Facchetti
di Antonio Devicienti. Via Lepsius
Se Facchetti ancora s’invola
lungo la fascia del campo
penetrando poi nell’area di rigore
o prima del fischio d’inizio
scambia il gagliardetto della sua squadra
con quello del capitano avversario
ed è stretta di mano, promessa di lealtà –
i ragazzi sciamavano per Piazzale Loreto
felici dell’inizio delle vacanze estive:
certo i maschi avrebbero cercato
rettangoli di sterrato per dare calci
al pallone
fingendo indifferenza verso le ragazze lì vicino –
se il pallone spinto avanti, alti la testa e lo sguardo
a cercare il compagno smarcato,
il difensore in controtempo,
e San Siro a trattenere in gola l’urlo –
erompeva la voce rauca di Sandro Ciotti
fuori dalla radio a transistor
che il ragazzo si portava incollata all’orecchio
mentre traversava Piazza Fontana
deserta la domenica –
se Facchetti che senza timore ma con rispetto
guarda negli occhi Puskas e Di Stefano
tocca con grazia da violinista il pallone
a ruotare vorticoso nell’erba
a ricordare per sempre a chi è lì,
sugli spalti gremiti, che quell’istante
non filmato né fotografato
ha solennità di bellezza –
Milano attraversava inquietudini
la nebbia dei suoi inverni non
celava il cammino irrisolto
né i ringhi ritornanti di camicie nere
(eppure le bandiere per il 25 aprile
dicevano una promessa, uno slancio, un assenso) –
se c’è nuova fuga lungo l’ala sinistra,
il passaggio da orologiaio per Mazzola,
l’elevazione a colpire di testa il pallone
e piazzarlo tra palo e traversa
come se cinetica meccanica e balistica
fossero colorati sassolini da rigirare
fra le dita della mente –
i ragazzi si baciavano sul tram
rubando la tenerezza d’un pomeriggio nel cortile della Statale
al sole musicante sulle ringhiere
ai tesi tracciati e perfetti dei cavi per il pantografo
che vanno da qui alla memoria, dal fondo dello ieri all’oggi –
se il pallone calciato da Facchetti nel rettangolo di San Siro
ha andanze di ricordo,
la mia Italia, quest’Italia di cui scrivo,
ancora m’interroga, pretende ascolto, memoria,
apre furori.
È da moltissimi anni, ormai, che non seguo più le vicende del giuoco del calcio, né esse m’interessano. Tornano, tuttavia, cari ricordi da un’infanzia e da una giovinezza nelle quali il calcio è stato anche per me una passione. Devo a due poeti e a due loro testi la nascita di questi versi: il primo è Lutz Seiler e il suo poemetto Die Fussinauten (I Calcionauti), il secondo Claudio Pasi e il suo testo Tempo di guerra (La 17ª giornata del campionato di serie B, 1939-40) citato da Nino Iacovella in Latitudini delle braccia.
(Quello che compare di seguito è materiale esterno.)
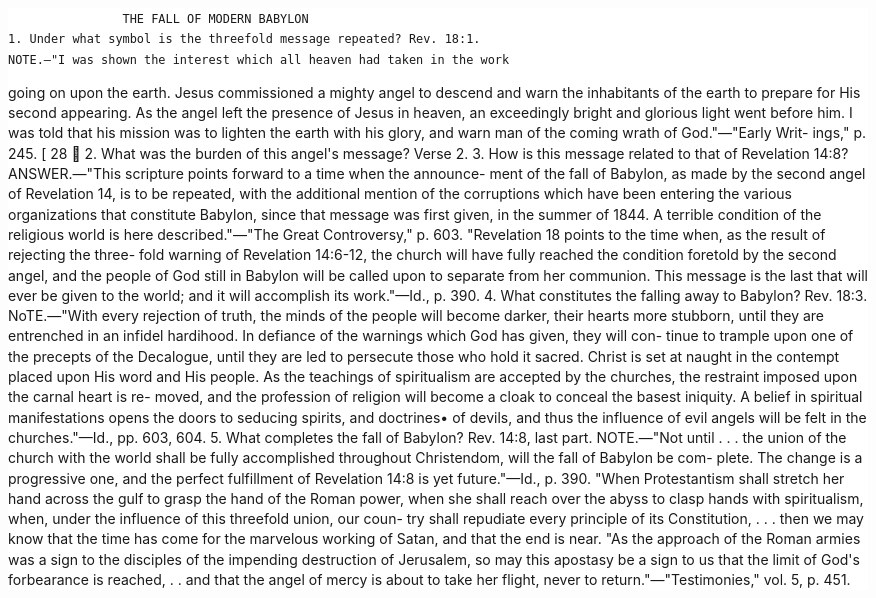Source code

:                    THE FALL OF MODERN BABYLON
    1. Under what symbol is the threefold message repeated? Rev. 18:1.
    NOTE.—"I was shown the interest which all heaven had taken in the work
going on upon the earth. Jesus commissioned a mighty angel to descend and
warn the inhabitants of the earth to prepare for His second appearing. As the
angel left the presence of Jesus in heaven, an exceedingly bright and glorious
light went before him. I was told that his mission was to lighten the earth
with his glory, and warn man of the coming wrath of God."—"Early Writ-
ings," p. 245.
                                     [ 28
    2. What was the burden of this angel's message? Verse 2.
   3. How is this message related to that of Revelation 14:8?
    ANSWER.—"This scripture points forward to a time when the announce-
ment of the fall of Babylon, as made by the second angel of Revelation 14, is to
be repeated, with the additional mention of the corruptions which have been
entering the various organizations that constitute Babylon, since that message
was first given, in the summer of 1844. A terrible condition of the religious
world is here described."—"The Great Controversy," p. 603.
    "Revelation 18 points to the time when, as the result of rejecting the three-
fold warning of Revelation 14:6-12, the church will have fully reached the
condition foretold by the second angel, and the people of God still in Babylon
will be called upon to separate from her communion. This message is the last
that will ever be given to the world; and it will accomplish its work."—Id.,
p. 390.
    4. What constitutes the falling away to Babylon? Rev. 18:3.
    NoTE.—"With every rejection of truth, the minds of the people will become
darker, their hearts more stubborn, until they are entrenched in an infidel
hardihood. In defiance of the warnings which God has given, they will con-
tinue to trample upon one of the precepts of the Decalogue, until they are led
to persecute those who hold it sacred. Christ is set at naught in the contempt
placed upon His word and His people. As the teachings of spiritualism are
accepted by the churches, the restraint imposed upon the carnal heart is re-
moved, and the profession of religion will become a cloak to conceal the basest
iniquity. A belief in spiritual manifestations opens the doors to seducing spirits,
and doctrines• of devils, and thus the influence of evil angels will be felt in
the churches."—Id., pp. 603, 604.
    5. What completes the fall of Babylon? Rev. 14:8, last part.
    NOTE.—"Not until . . . the union of the church with the world shall be
fully accomplished throughout Christendom, will the fall of Babylon be com-
plete. The change is a progressive one, and the perfect fulfillment of Revelation
14:8 is yet future."—Id., p. 390.
    "When Protestantism shall stretch her hand across the gulf to grasp the
hand of the Roman power, when she shall reach over the abyss to clasp hands
with spiritualism, when, under the influence of this threefold union, our coun-
try shall repudiate every principle of its Constitution, . . . then we may know
that the time has come for the marvelous working of Satan, and that the end
is near.
    "As the approach of the Roman armies was a sign to the disciples of the
impending destruction of Jerusalem, so may this apostasy be a sign to us that
the limit of God's forbearance is reached, . . and that the angel of mercy
is about to take her flight, never to return."—"Testimonies," vol. 5, p. 451.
Uno dei tanti motivi che mi ha spinto a pubblicare versi dedicati a un uomo onesto e leale (Giacinto Facchetti) è anche la solidarietà e l’affetto che nutro, da insegnante e da padre, nei confronti dei giovani italiani che menti scellerate e disoneste continuano a offendere e umiliare.
È un perfetto “colpo d’ala” questa poesia, uno slalom elegante tra memoria e presente che colpisce con furore. Grazie di queste toccanti immagini.
Grazie a lei per la sua squisita attenzione.